### Excerpt provided
7.             Mitigation;
Exclusivity of Benefits.

 

(a)           The Executive shall not
be required to mitigate the amount of any benefits hereunder by seeking other employment
or otherwise, nor shall the amount of any such benefits be reduced by any
compensation earned by the Executive as a result of employment by another
employer after the Date of Termination or otherwise, except as set forth in
Section 5(h)(B)(ii) hereof.

 

(b)           The specific
arrangements referred to herein are not intended to exclude any other benefits
which may be available to the Executive upon a termination of employment with
the Employer pursuant to employee benefit plans of the Employer or otherwise.

 

8.             Withholding. All
payments required to be made by the Employer hereunder to the Executive shall
be subject to the withholding of such amounts, if any, relating to tax and
other payroll deductions as the Employer may reasonably determine should be withheld
pursuant to any applicable law or regulation.

 

9.             Competitive
Activities.

 

(a)           The Executive agrees
and acknowledges that by virtue of his employment hereunder, he will maintain
an intimate knowledge of the activities and affairs of the Employer, including
trade secrets, plans, business plans, strategies, projections, market studies,
customer information, employee records and other internal proprietary and
confidential information and matters (collectively “Confidential Information”).
As a result, and also because of the special, unique and extraordinary services
that the Executive is capable of performing for the Employer or one of its
competitors, the Executive recognizes that the services to be rendered by him hereunder
are of a character giving them a peculiar value, the loss of which cannot be
adequately or reasonably compensated for by damages.

 

(b)           Except for the purpose
of carrying out his duties hereunder, the Executive will not remove or retain,
or make copies or reproductions of, any figures, documents, records, discs,
computer records, calculations, letters, papers, or recorded or documented
information of any type or description relating to the business of the Employer.
The Executive agrees that he will not divulge to others any information
(whether or not documented or recorded) or data acquired by him while in the
Employer’s employ relating to methods, processes or other trade secrets or
other Confidential Information.

### Problem details
Transcribe the passage of the employment agreement excerpt that begins at the words "The Executive agrees that" and stops after the words "other Confidential Information.". The records that follow are separate material, unrelated to the employment agreement excerpt.

Records taken from a dataset:
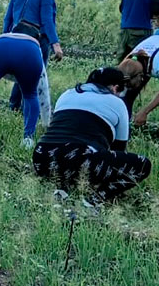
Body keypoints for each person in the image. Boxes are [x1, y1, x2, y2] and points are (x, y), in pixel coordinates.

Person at [32, 67, 151, 202]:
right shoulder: (117, 103)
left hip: (41, 157)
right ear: (115, 88)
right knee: (142, 164)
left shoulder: (66, 95)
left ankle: (63, 188)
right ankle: (95, 199)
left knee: (71, 157)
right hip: (79, 158)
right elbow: (119, 148)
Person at [4, 0, 63, 111]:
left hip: (17, 37)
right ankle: (29, 110)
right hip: (37, 40)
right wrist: (55, 44)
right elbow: (47, 21)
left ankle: (13, 106)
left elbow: (8, 18)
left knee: (20, 71)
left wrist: (5, 37)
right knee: (36, 75)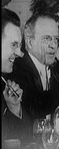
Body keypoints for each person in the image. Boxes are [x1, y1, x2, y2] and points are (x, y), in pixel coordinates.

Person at [8, 13, 59, 120]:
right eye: (47, 38)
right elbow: (35, 107)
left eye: (56, 39)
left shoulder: (53, 66)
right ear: (29, 42)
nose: (53, 45)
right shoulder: (17, 68)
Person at [1, 8, 32, 143]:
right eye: (14, 45)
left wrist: (14, 108)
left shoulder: (4, 82)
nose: (19, 53)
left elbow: (24, 140)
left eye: (19, 46)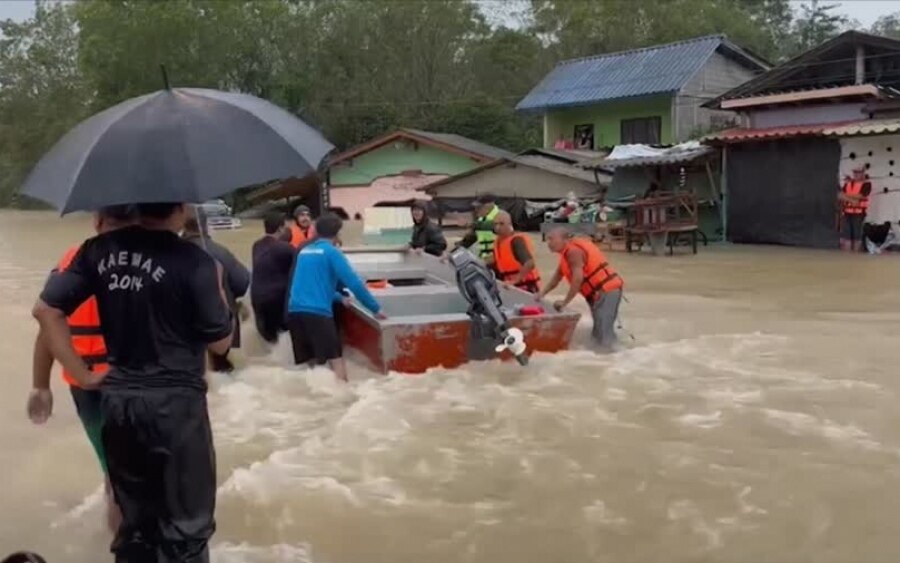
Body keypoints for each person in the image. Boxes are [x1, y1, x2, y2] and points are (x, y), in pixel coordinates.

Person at [34, 202, 233, 563]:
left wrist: (81, 374)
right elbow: (220, 342)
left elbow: (46, 310)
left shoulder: (97, 252)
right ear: (181, 210)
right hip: (176, 412)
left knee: (134, 528)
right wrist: (218, 287)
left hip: (118, 402)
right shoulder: (197, 261)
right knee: (186, 529)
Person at [27, 206, 136, 534]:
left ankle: (119, 543)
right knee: (132, 475)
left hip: (86, 383)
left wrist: (41, 385)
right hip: (127, 383)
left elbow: (47, 322)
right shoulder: (145, 263)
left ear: (98, 222)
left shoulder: (70, 263)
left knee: (114, 472)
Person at [286, 214, 385, 382]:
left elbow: (308, 285)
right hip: (317, 313)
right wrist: (375, 308)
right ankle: (344, 399)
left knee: (310, 365)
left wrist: (338, 297)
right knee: (336, 360)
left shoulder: (304, 251)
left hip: (295, 312)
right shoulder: (332, 252)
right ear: (338, 234)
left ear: (316, 231)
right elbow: (354, 283)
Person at [183, 207, 250, 372]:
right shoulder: (221, 252)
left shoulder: (171, 253)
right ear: (206, 226)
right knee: (225, 377)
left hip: (184, 335)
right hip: (222, 326)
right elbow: (242, 281)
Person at [537, 228, 624, 351]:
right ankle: (604, 356)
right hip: (598, 294)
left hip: (606, 291)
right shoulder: (565, 254)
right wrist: (541, 294)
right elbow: (556, 278)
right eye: (547, 240)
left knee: (604, 334)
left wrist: (565, 302)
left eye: (552, 239)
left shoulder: (573, 252)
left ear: (565, 239)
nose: (549, 243)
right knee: (599, 331)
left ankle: (613, 357)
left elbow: (577, 280)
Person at [251, 211, 296, 343]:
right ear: (281, 228)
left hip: (257, 298)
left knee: (268, 341)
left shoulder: (256, 246)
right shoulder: (285, 248)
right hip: (276, 300)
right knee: (283, 340)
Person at [490, 210, 541, 294]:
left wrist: (515, 280)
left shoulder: (516, 241)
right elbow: (496, 261)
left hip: (526, 287)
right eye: (495, 224)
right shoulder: (498, 242)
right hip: (509, 287)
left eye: (501, 224)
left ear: (509, 224)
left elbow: (530, 263)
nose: (498, 227)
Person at [449, 194, 500, 260]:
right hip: (485, 259)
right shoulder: (481, 219)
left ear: (488, 207)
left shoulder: (501, 216)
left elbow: (492, 226)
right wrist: (452, 254)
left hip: (498, 259)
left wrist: (469, 224)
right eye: (475, 208)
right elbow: (470, 239)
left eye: (479, 208)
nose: (476, 210)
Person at [838, 167, 872, 252]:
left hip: (859, 213)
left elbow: (862, 195)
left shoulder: (867, 184)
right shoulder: (848, 184)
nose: (856, 174)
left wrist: (846, 196)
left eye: (859, 172)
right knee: (846, 235)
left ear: (863, 173)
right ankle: (847, 256)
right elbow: (840, 195)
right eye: (855, 172)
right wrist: (852, 200)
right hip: (846, 212)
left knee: (857, 234)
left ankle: (855, 256)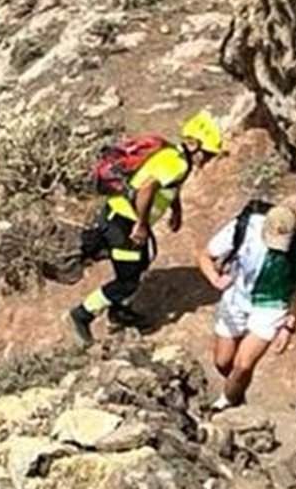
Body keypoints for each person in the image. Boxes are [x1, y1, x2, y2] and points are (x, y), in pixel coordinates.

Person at [70, 110, 226, 343]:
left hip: (121, 216)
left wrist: (176, 209)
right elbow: (148, 188)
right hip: (124, 224)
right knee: (127, 281)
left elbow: (168, 187)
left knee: (143, 261)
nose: (208, 159)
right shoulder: (178, 164)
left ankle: (120, 310)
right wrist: (141, 225)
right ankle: (83, 313)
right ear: (194, 146)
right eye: (207, 153)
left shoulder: (173, 157)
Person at [200, 198, 296, 412]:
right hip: (236, 297)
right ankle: (237, 393)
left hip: (271, 305)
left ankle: (226, 406)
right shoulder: (243, 228)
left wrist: (289, 325)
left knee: (243, 365)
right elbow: (205, 256)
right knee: (223, 362)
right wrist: (215, 279)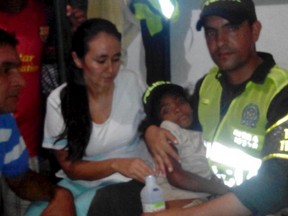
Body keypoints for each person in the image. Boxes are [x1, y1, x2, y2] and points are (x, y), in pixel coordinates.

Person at [142, 0, 288, 215]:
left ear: (255, 30)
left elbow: (277, 184)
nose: (219, 42)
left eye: (231, 28)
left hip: (267, 207)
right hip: (217, 196)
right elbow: (182, 128)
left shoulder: (280, 92)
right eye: (211, 32)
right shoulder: (208, 85)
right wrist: (152, 131)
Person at [25, 18, 155, 216]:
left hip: (130, 179)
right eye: (101, 61)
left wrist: (156, 132)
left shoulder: (131, 82)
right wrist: (115, 164)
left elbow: (155, 118)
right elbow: (70, 167)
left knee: (86, 208)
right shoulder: (60, 100)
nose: (111, 69)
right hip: (80, 182)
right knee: (37, 213)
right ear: (78, 59)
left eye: (116, 58)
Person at [87, 81, 229, 216]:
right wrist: (222, 189)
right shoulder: (168, 130)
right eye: (166, 110)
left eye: (180, 101)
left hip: (205, 199)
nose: (177, 109)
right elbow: (177, 177)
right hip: (180, 202)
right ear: (158, 120)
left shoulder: (205, 133)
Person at [0, 28, 75, 216]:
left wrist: (59, 194)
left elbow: (20, 177)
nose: (21, 81)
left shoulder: (4, 122)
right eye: (5, 70)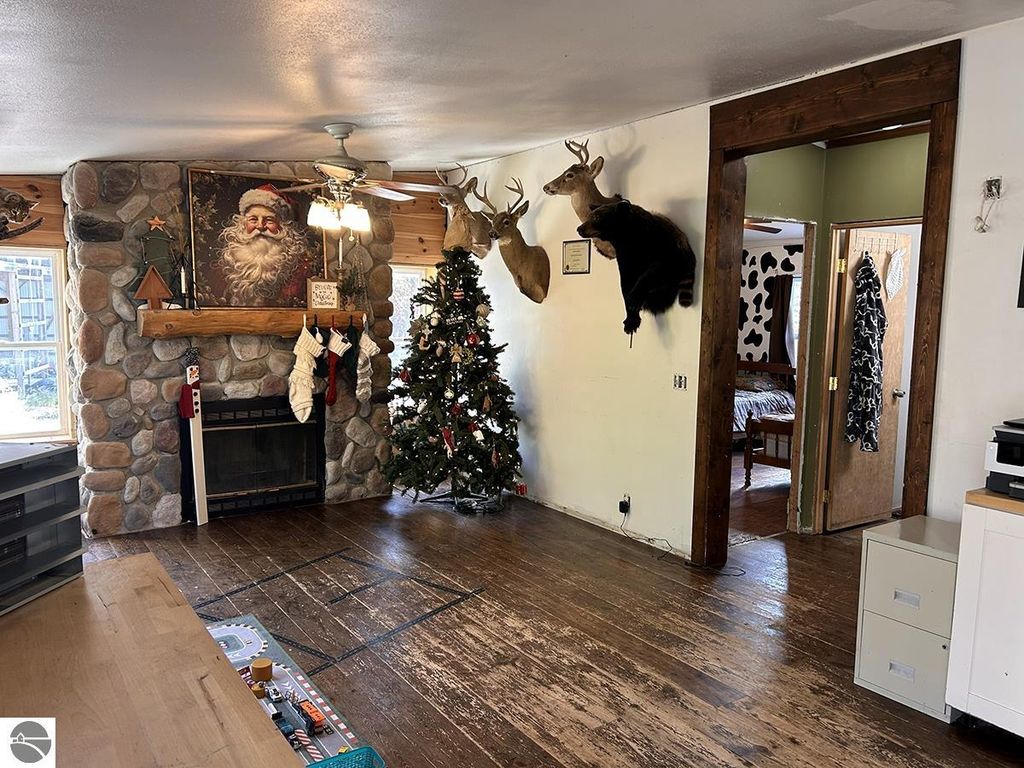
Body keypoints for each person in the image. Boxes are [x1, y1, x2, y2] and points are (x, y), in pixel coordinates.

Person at [214, 184, 313, 306]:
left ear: (283, 227)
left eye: (269, 220)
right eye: (253, 219)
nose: (260, 226)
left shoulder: (302, 269)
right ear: (242, 224)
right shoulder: (226, 267)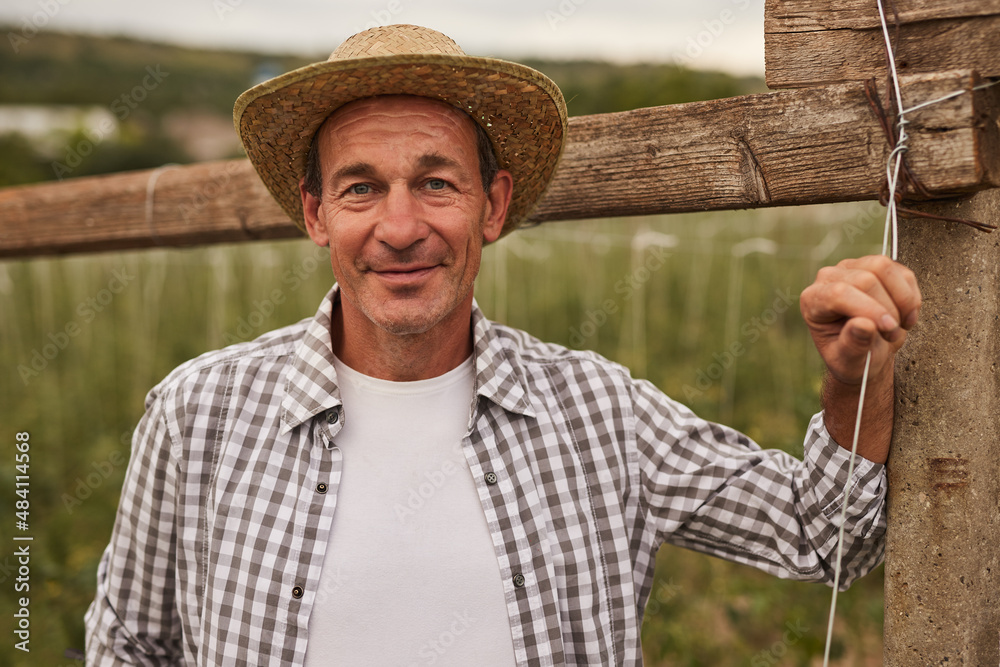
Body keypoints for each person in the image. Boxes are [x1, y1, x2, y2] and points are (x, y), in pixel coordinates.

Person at [85, 24, 921, 666]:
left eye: (436, 181)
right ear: (316, 215)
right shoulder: (199, 412)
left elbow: (827, 538)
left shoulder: (598, 411)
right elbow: (127, 645)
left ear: (493, 205)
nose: (401, 226)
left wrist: (855, 377)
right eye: (362, 187)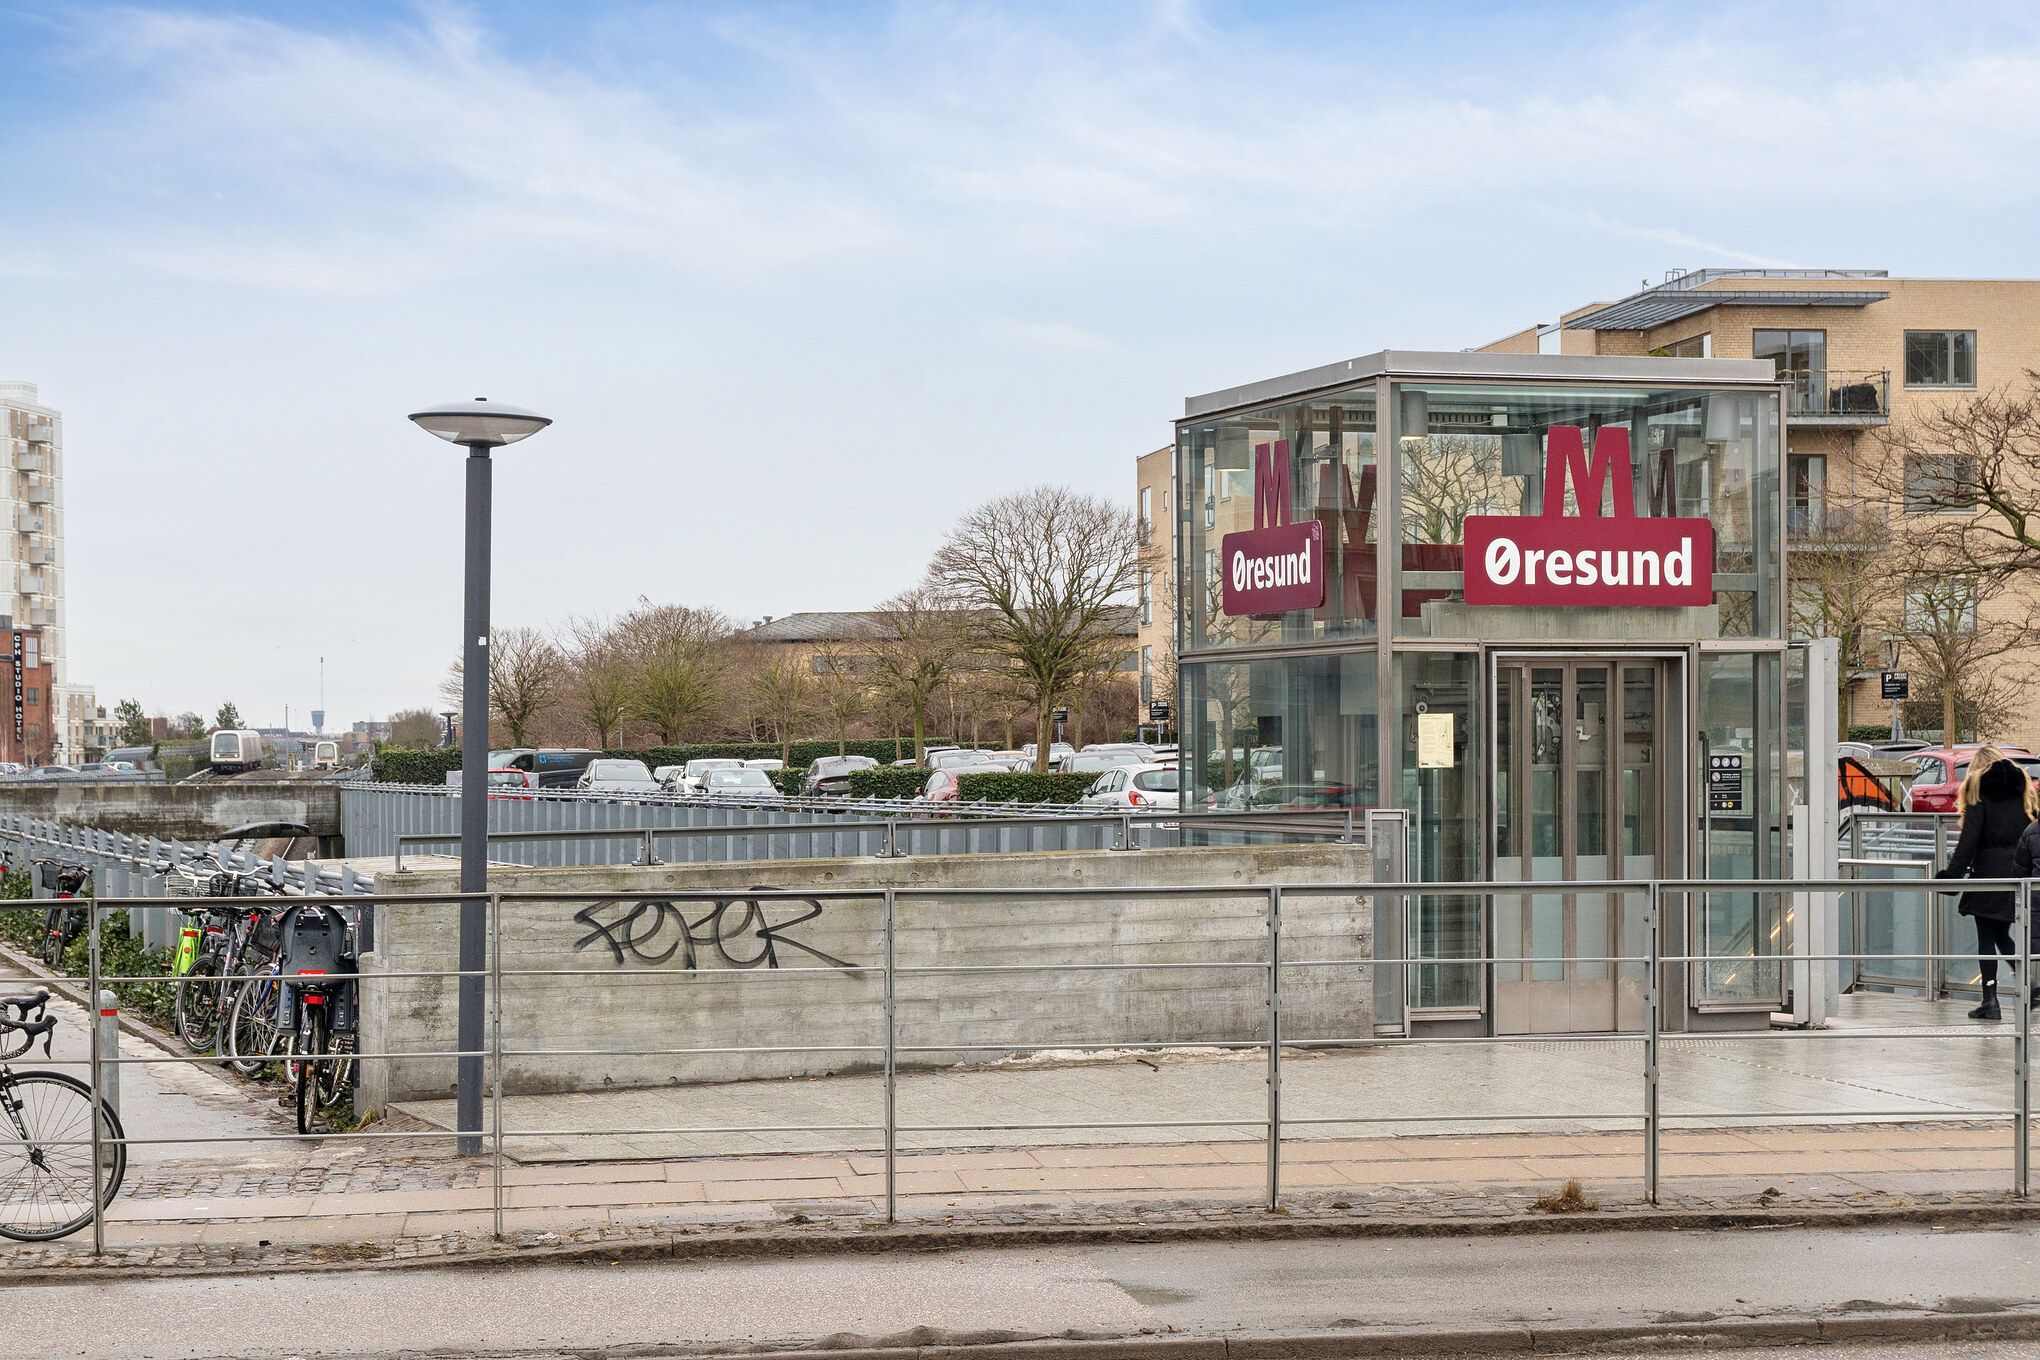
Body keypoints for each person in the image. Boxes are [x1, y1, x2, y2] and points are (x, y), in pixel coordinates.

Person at [1944, 749, 2036, 1020]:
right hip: (2018, 875)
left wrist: (1952, 877)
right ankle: (2030, 983)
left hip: (1988, 876)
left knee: (1987, 935)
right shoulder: (2022, 787)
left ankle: (1990, 999)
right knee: (2002, 934)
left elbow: (1968, 841)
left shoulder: (1978, 787)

### Written solution
The Executive agrees that he will not divulge to others any information
(whether or not documented or recorded) or data acquired by him while in the
Employer’s employ relating to methods, processes or other trade secrets or
other Confidential Information.